TRUTH: Eating wholesome, non-processed foods is one of the best things you can do for your body (and your skin). And by “non-processed”, I mean NON-PROCESSED. Apples, spinach, blueberries, celery, coconut, squash, sweet potatoes, etc. The best way you can heal your body is by feeding it fruits and veggies.
I have been “gluten and dairy free” for years, and that did make me feel fantastic, however, I was eating a large amount of processed “gluten and dairy free” foods. These were continuing to cause inflammation in my body.
I recently realized that my favorite dairy-free, oat milk (Oatly), contained canola oil, called “Rapeseed Oil” on the carton. Before making this realization, I was consuming Oatly on a daily basis, and contributing to the continuous inflammation in my body. See? Just because something is “healthy”, “dairy-free”, “vegan”, “whatever”, doesn’t mean it’s HEALTHY, or NATURAL!
The same goes for meats. I don’t go by any labels, when it comes to meat. Sometimes I eat it, sometimes I don’t. What I HAVE tried to make a very conscious effort about, recently, is consuming ORGANIC, HIGH-QUALITY MEAT. Again, the helps with the amount of inflammation in the body, and I’ve noticed a difference in my skin.
Now, let’s talk about healthy foods that don’t always react well in your body: For me, they’re bananas. Bananas are wonderful for your liver; they help soothe the intestinal tract, are anti-yeast, antibacterial and anti-fungal. Bananas are wonderful, yet for me, they can contribute to my acne. This is only a conclusion I have come to from my own trial and error. Do I still eat them? On occasion, but I remain cautious now, knowing what I know.
TRUTH: The more supplements you take, won’t necessarily help your acne go away. For months, I spent hundreds and hundreds of dollars on supplements, and couldn’t figure out which ones were helping, and which ones weren’t doing a bit of good. Trust me. Supplement, primarily, from healthy foods, and focus on the “essentials”, when it comes to supplements - the ones shared earlier, in this post.
TRUTH: Stress is everywhere, and can wreak havoc on your body! For me, it’s all about not letting it get to me. Remembering to breathe, practice gratitude and not take anything too seriously has helped, significantly.

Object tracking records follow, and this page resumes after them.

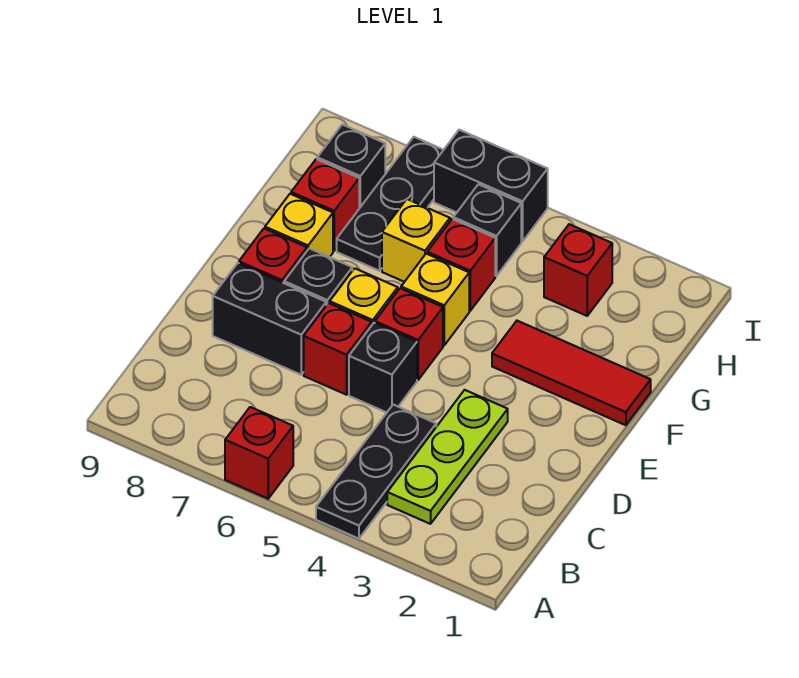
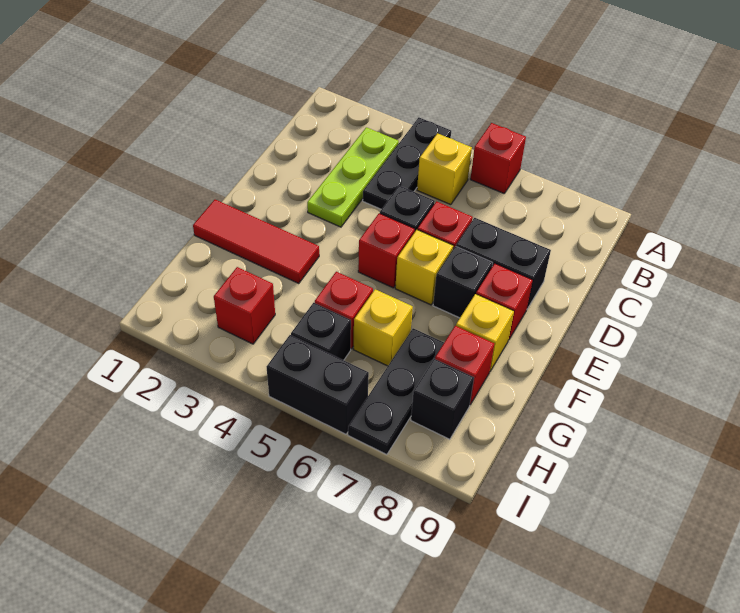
yellow brick F5 level 1 -> yellow brick B5 level 1

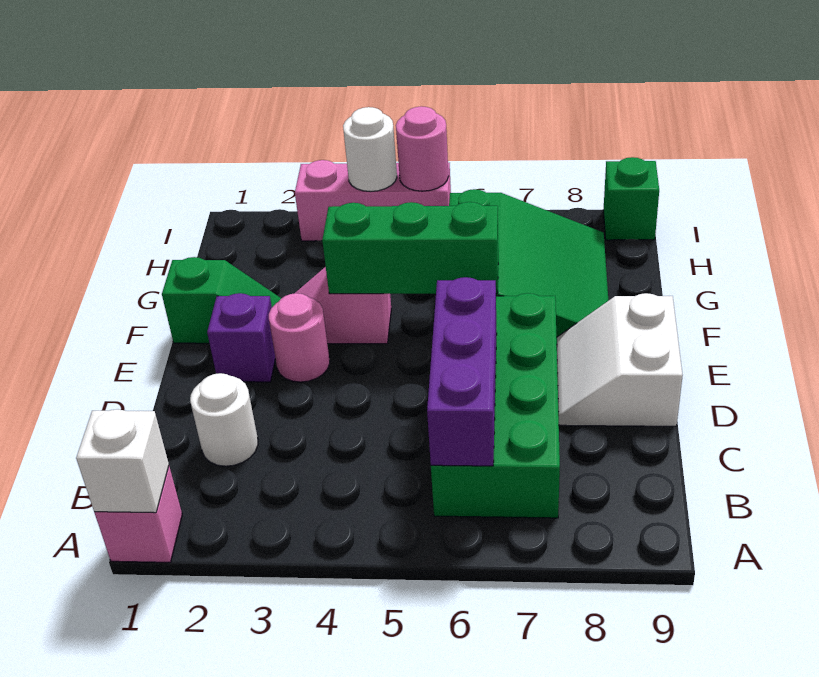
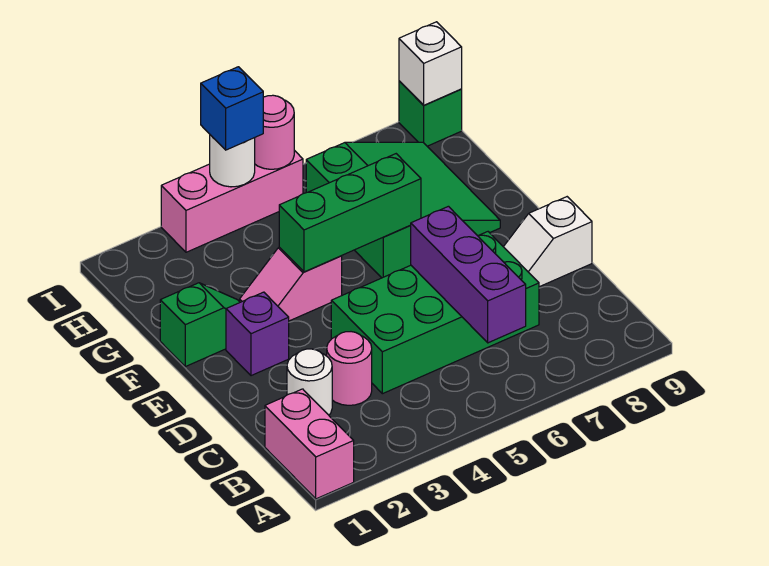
pink brick A1 level 1 -> pink brick A1:B1 level 1
white brick A1 level 2 -> white brick I9 level 2
green brick B6:E7 level 1 -> green brick C4:D7 level 1
white slope D8:E9 level 1 top 9 -> white slope D8:D9 level 1 top 9
pink round brick E3 level 1 -> pink round brick C3 level 1
none -> blue brick I4 level 3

TRUTH: Celery juice has made my skin clearer, but by no means am I suggesting everyone drop everything they’re doing, and buy their grocery store out of organic celery. Celery juice is supposed to heal the liver, due to the celery’s sodium cluster, breaking down pathogens’ cell membranes, and eventually destroying them. Whether you decide to start your morning with celery juice, or not, I would recommend a solid hydration morning routine. Warm lemon water, water, in general. Hydration, first thing in the morning, is a great way to kickstart your liver!
Acne is frustrating, and there are so many different recommendations out there. Before you try one, or get frustrated when something isn’t working, take a look at your Primary and Secondary Foods, and reach out. Remember, you’re never alone!